-------- DATA SUPPLIED --------

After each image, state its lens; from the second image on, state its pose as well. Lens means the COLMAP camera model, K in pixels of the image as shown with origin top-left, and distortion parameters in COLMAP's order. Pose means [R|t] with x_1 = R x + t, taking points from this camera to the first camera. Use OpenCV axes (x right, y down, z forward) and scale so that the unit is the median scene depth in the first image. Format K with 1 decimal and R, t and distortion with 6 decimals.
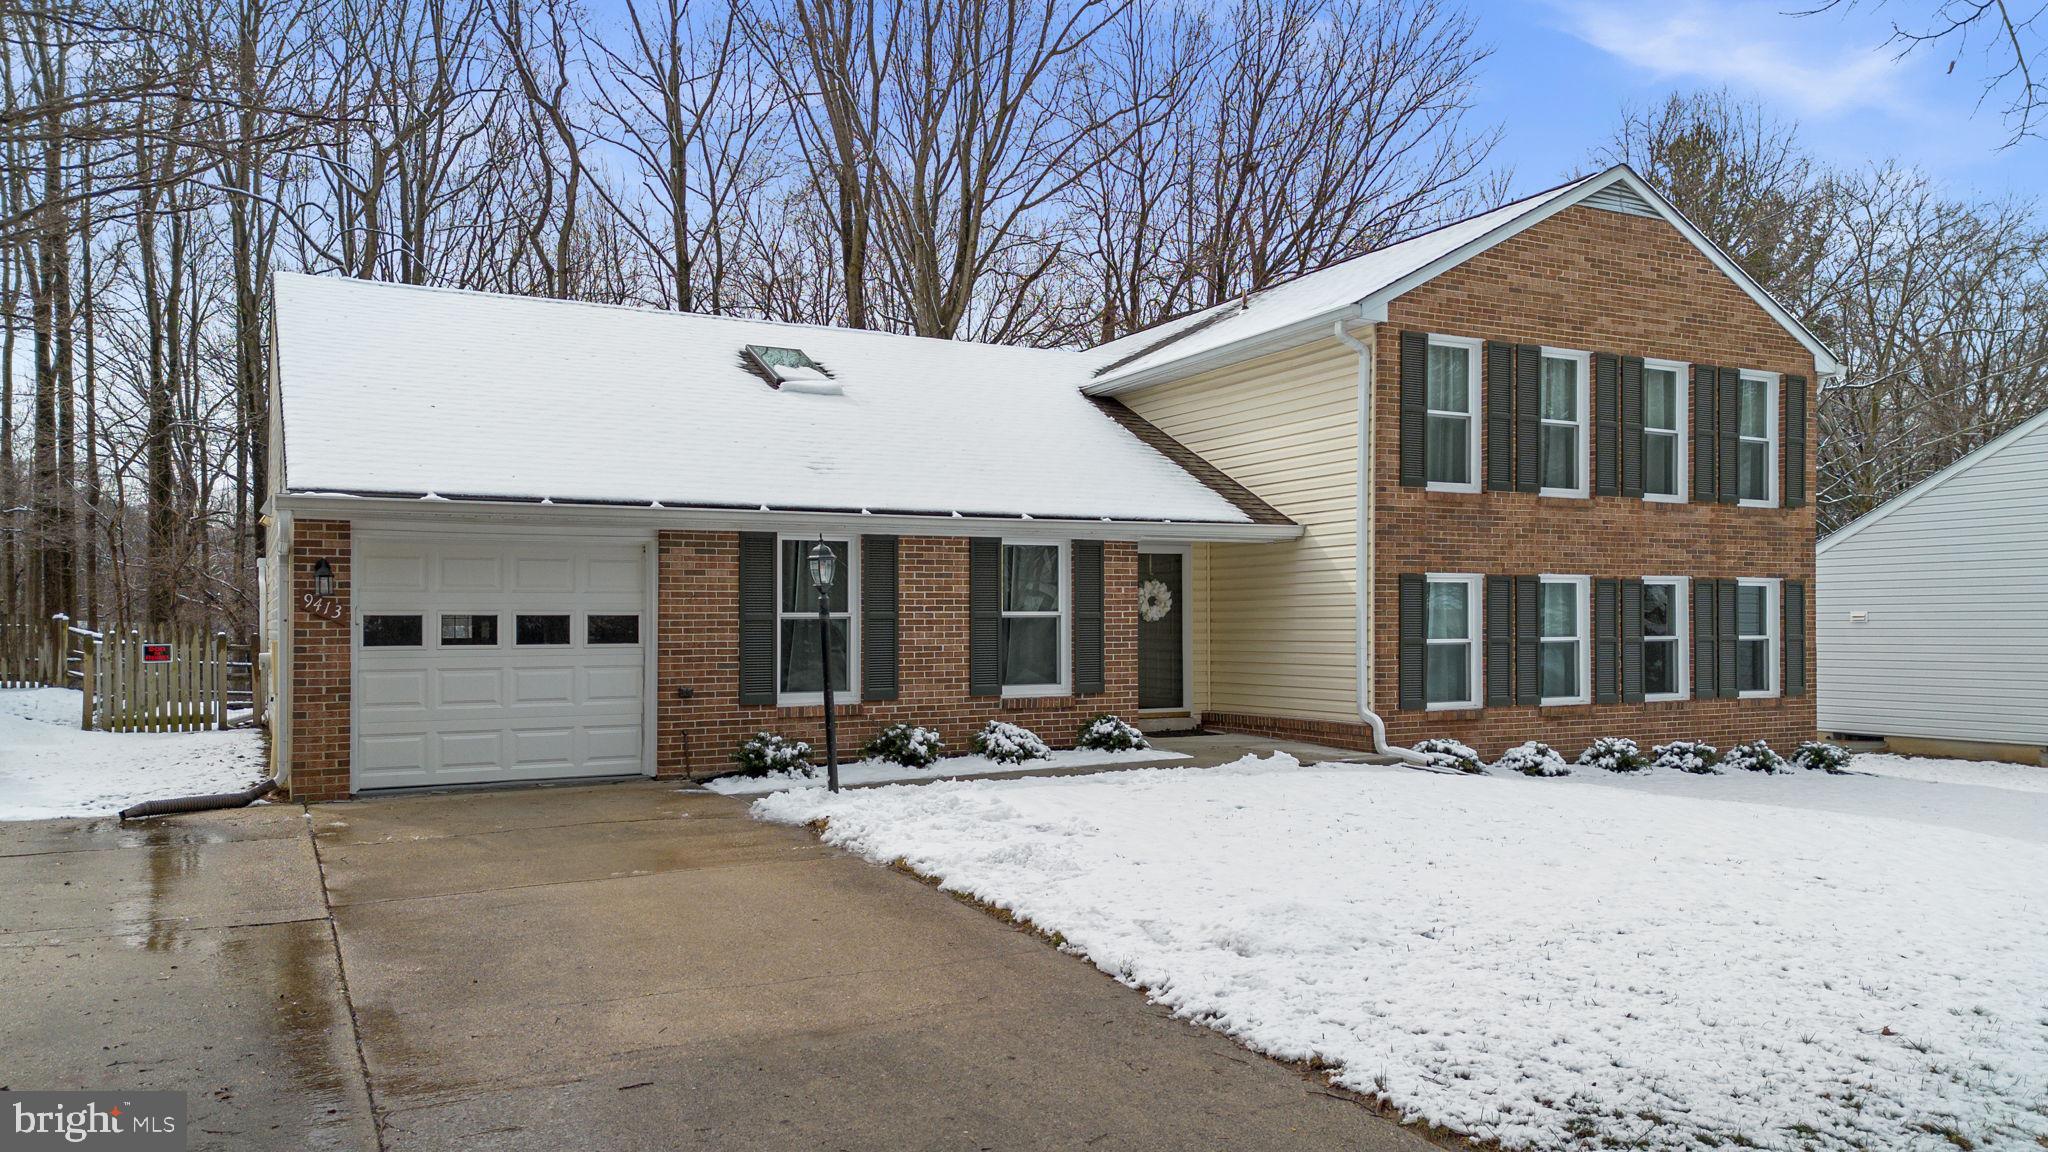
lens RADIAL K [[1456.9, 0, 1023.9], [0, 1456.9, 592.5], [0, 0, 1]] dist [0.005485, -0.003952]
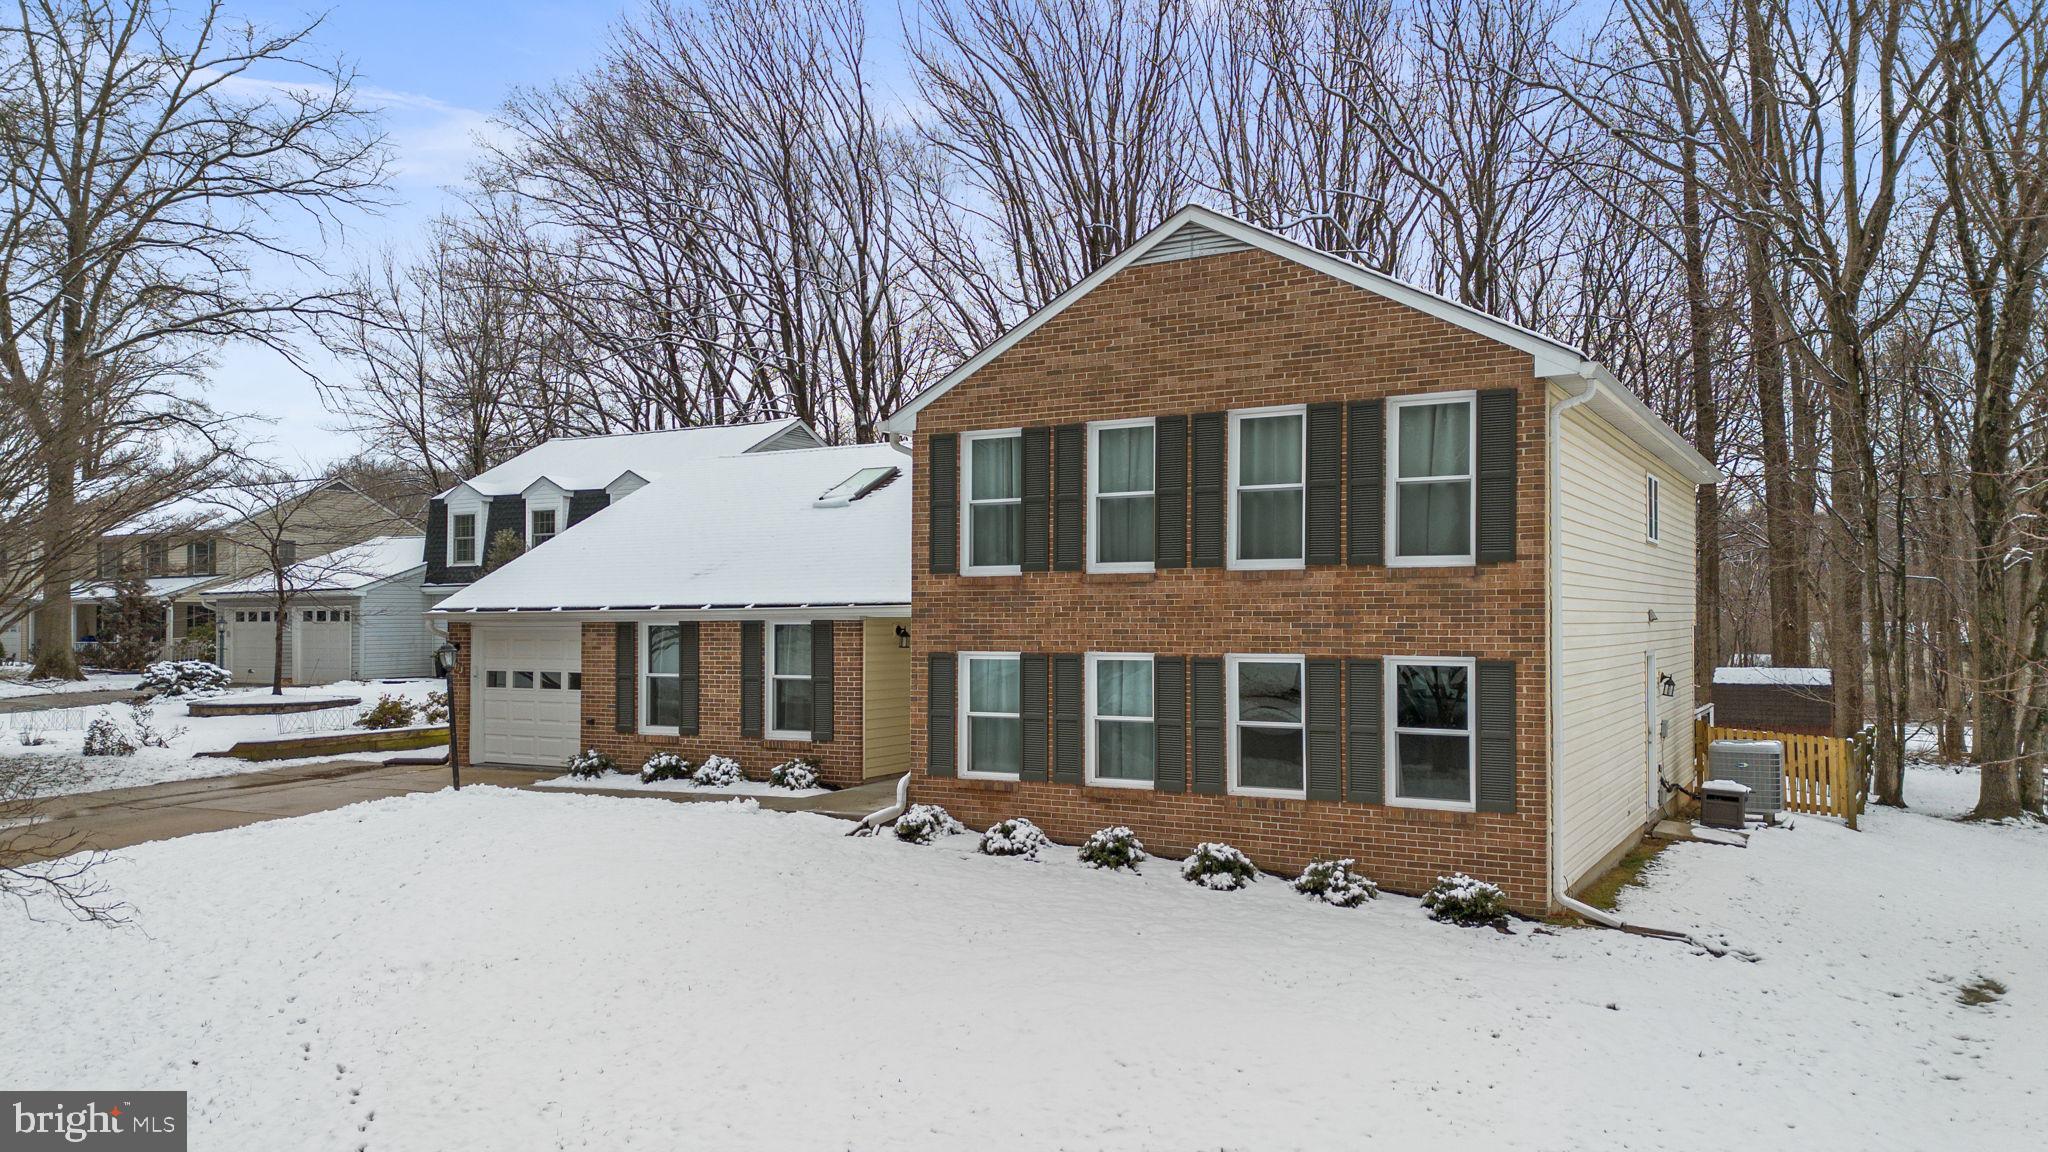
lens RADIAL K [[1456.9, 0, 1021.0], [0, 1456.9, 572.9], [0, 0, 1]] dist [0.005485, -0.003952]
pose [[0.536035, -0.026474, -0.843781, 1.249842], [0.015325, 0.999649, -0.021628, -0.048984], [0.844057, -0.001337, 0.536252, 0.463210]]
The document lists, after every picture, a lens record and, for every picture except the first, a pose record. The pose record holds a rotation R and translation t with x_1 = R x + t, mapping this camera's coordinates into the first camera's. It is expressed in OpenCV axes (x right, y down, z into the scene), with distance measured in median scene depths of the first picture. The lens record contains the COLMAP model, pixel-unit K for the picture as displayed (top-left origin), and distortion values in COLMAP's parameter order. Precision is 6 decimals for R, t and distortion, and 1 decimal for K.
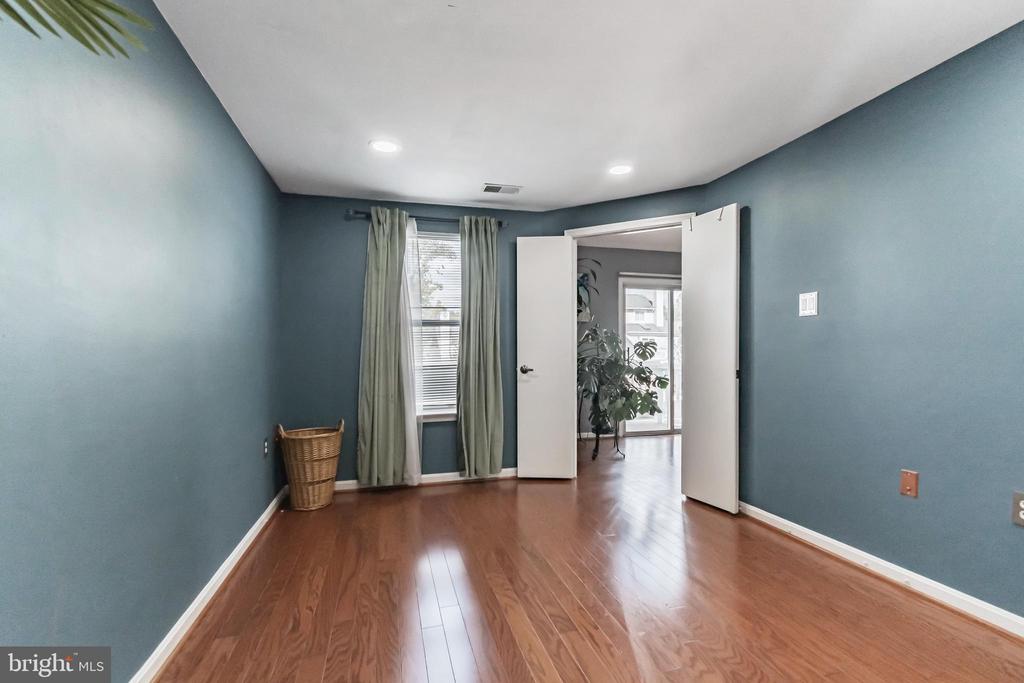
lens RADIAL K [[465.2, 0, 516.5], [0, 465.2, 348.2], [0, 0, 1]] dist [0.003443, 0.002024]
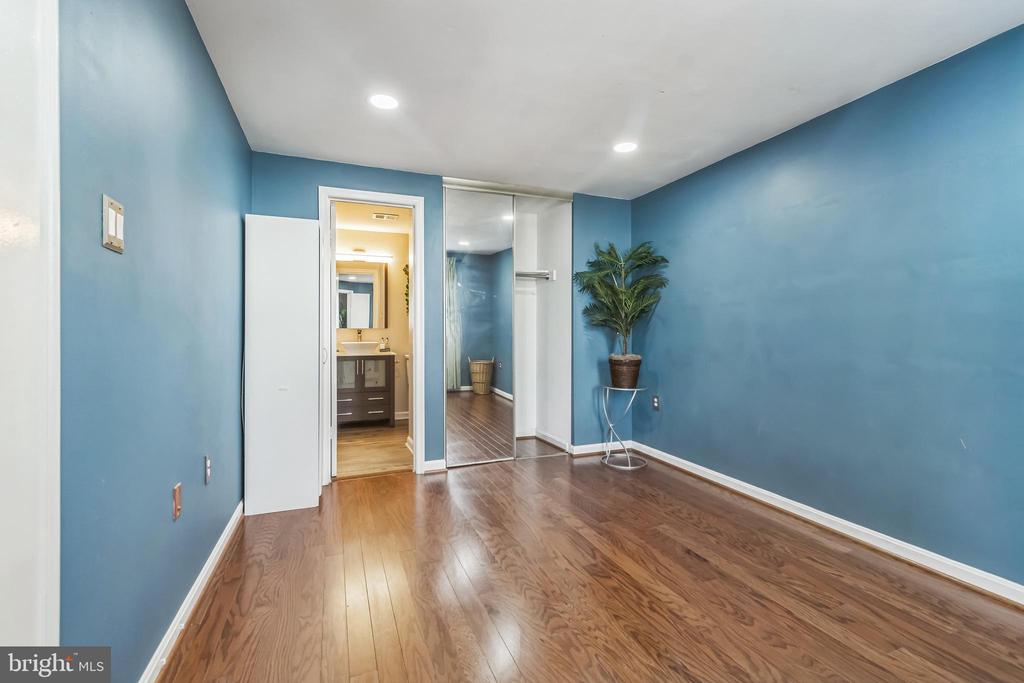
lens RADIAL K [[465.2, 0, 516.5], [0, 465.2, 348.2], [0, 0, 1]] dist [0.003443, 0.002024]
pose [[-0.995729, 0.001324, -0.092316, 0.371452], [0.000065, 0.999907, 0.013646, 0.034388], [0.092325, 0.013582, -0.995636, 1.974681]]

--------

The job here is to write out the records exactly, pictures excluded.

After each image, state its lens; from the second image on, state its pose as well. Lens means the COLMAP camera model, K in pixels of the image as shown with origin top-left, and distortion parameters in COLMAP's order. Pose means [R|t] with x_1 = R x + t, taking points from this camera to the first camera. Use OpenCV axes (x right, y down, z forward) and scale so that the unit is the median scene depth in the first image. Format K with 1 decimal and R, t and distortion with 6 decimals.
lens RADIAL K [[1456.9, 0, 1023.9], [0, 1456.9, 592.5], [0, 0, 1]] dist [0.005485, -0.003952]
lens RADIAL K [[1456.9, 0, 1021.0], [0, 1456.9, 572.9], [0, 0, 1]] dist [0.005485, -0.003952]
pose [[0.536035, -0.026474, -0.843781, 1.249842], [0.015325, 0.999649, -0.021628, -0.048984], [0.844057, -0.001337, 0.536252, 0.463210]]
The document lists, after every picture, a lens record and, for every picture except the first, a pose record. The pose record holds a rotation R and translation t with x_1 = R x + t, mapping this camera's coordinates into the first camera's. It is expressed in OpenCV axes (x right, y down, z into the scene), with distance measured in median scene depths of the first picture. The lens record contains the COLMAP model, pixel-unit K for the picture as displayed (top-left origin), and distortion values in COLMAP's parameter order. Precision is 6 decimals for R, t and distortion, and 1 decimal for K.
lens RADIAL K [[465.2, 0, 516.5], [0, 465.2, 348.2], [0, 0, 1]] dist [0.003443, 0.002024]
lens RADIAL K [[465.2, 0, 516.5], [0, 465.2, 348.2], [0, 0, 1]] dist [0.003443, 0.002024]
pose [[-0.995729, 0.001324, -0.092316, 0.371452], [0.000065, 0.999907, 0.013646, 0.034388], [0.092325, 0.013582, -0.995636, 1.974681]]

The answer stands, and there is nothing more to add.